To the Editor: A 13-y-old girl presented with history of 7 d fever, chest pain, breathing difficulty, and multiple episodes of vomiting with one episode of syncope. There was a history of a family member who recovered from COVID one month back.

On examination patient had tachycardia, tachypnea, elevated JVP, muffled heart sounds, and was in compensated shock.

ECG revealed tachycardia with short complexes. Radiograph of the chest showed enlarged cardiac silhouette with normal lung fields. Echocardiography showed massive pericardial effusion, and 920 cc of serosanguinous fluid was removed.

Inflammatory markers were raised (elevated D-dimer and CRP) with positive COVID antibody titer (IgM and IgG). Pt managed with IV immunoglobulin, methyl prednisolone, and aspirin.

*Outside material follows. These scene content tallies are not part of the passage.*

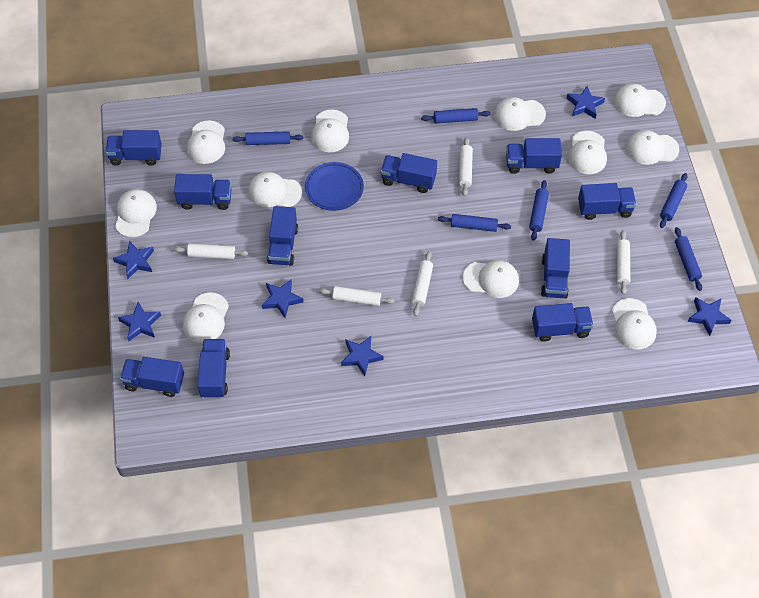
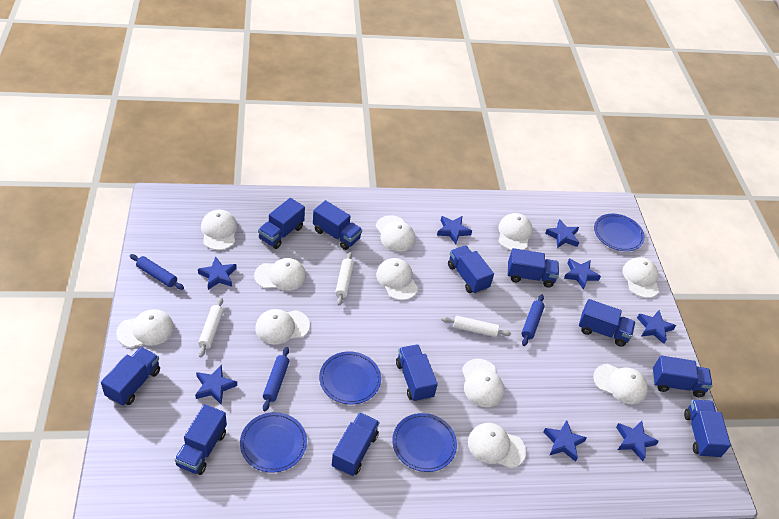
blue plate: 1 -> 4
blue rolling pin: 6 -> 3
blue star: 6 -> 8
blue truck: 10 -> 11
white rolling pin: 5 -> 3

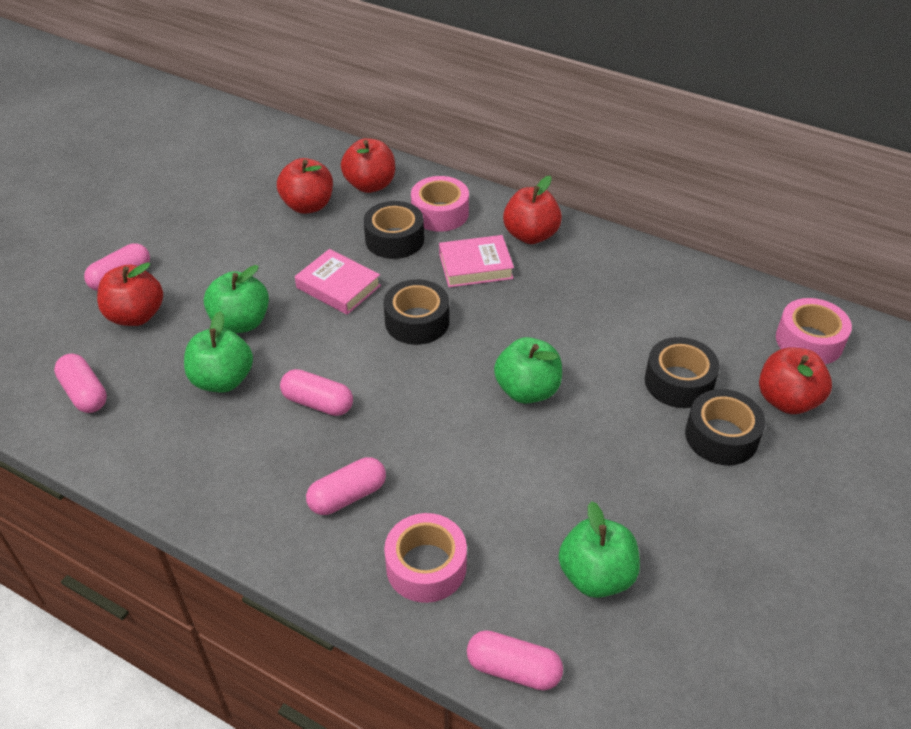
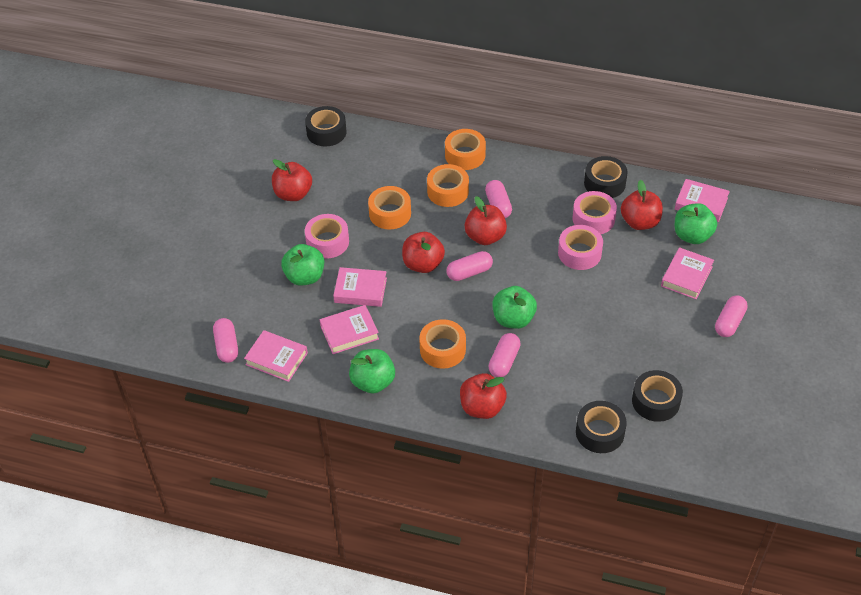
orange tape: 0 -> 4
pink book: 2 -> 5

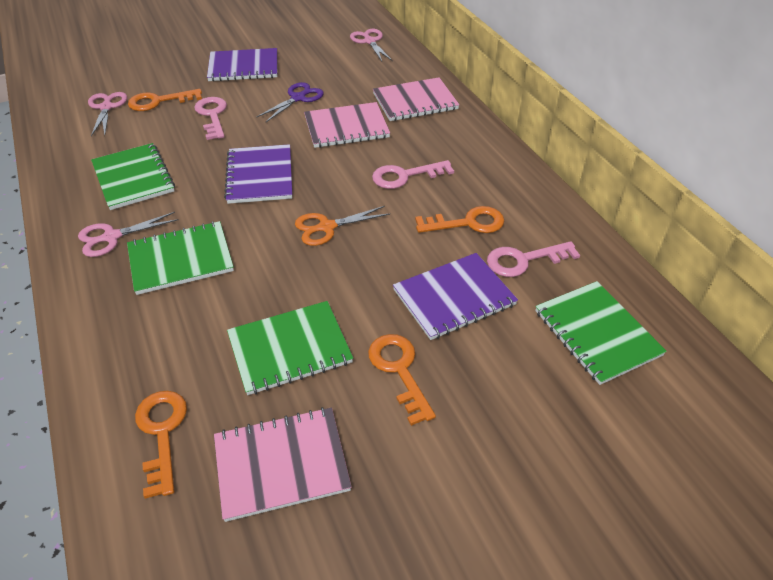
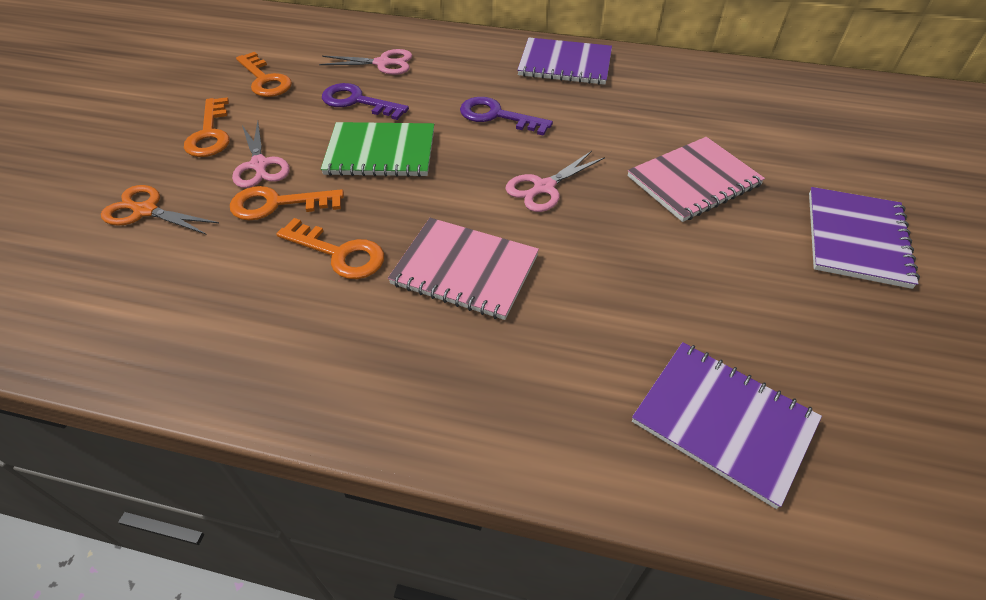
green notebook: 4 -> 1
pink key: 3 -> 0
pink notebook: 3 -> 2
purple key: 0 -> 2
purple scissors: 1 -> 0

Pericardial fluid study was suggestive of tubercular in origin 151 cells with lymphocytic predominance, raised proteins (8 g/dL) with positive adenosine deaminase and CBNAAT showed MTB with rifampicin sensitivity. The patient discharged on antitubercular medications and oral steroids. Follow-up echo showed normal cardiac functions.

COVID-19 in children is usually mild or asymptomatic. Children account for 1%–5% of the diagnosed cases and have overall good prognosis [1]. Cardiac involvement is found in a high proportion of these patients, including ventricular dysfunction, coronary artery dilation or aneurysm, and arrhythmias [2]..Raymond et al. have reported a case of pediatric cardiac tamponade due to pericardial effusion; however, the authors were uncertain about active COVID infection versus MIS-C [3].

The possibility of MIS-C was entertained as the patient was fulfilling all the criteria as per WHO. The presentation with tamponade was likely to be caused by the development of MIS-C in a dormant tubercular infection leading to flare up. There is no conclusive evidence yet to establish that COVID-19 can directly trigger an increase in tuberculosis, yet TB cases have indeed been going up and more data in this regard is the need of the hour.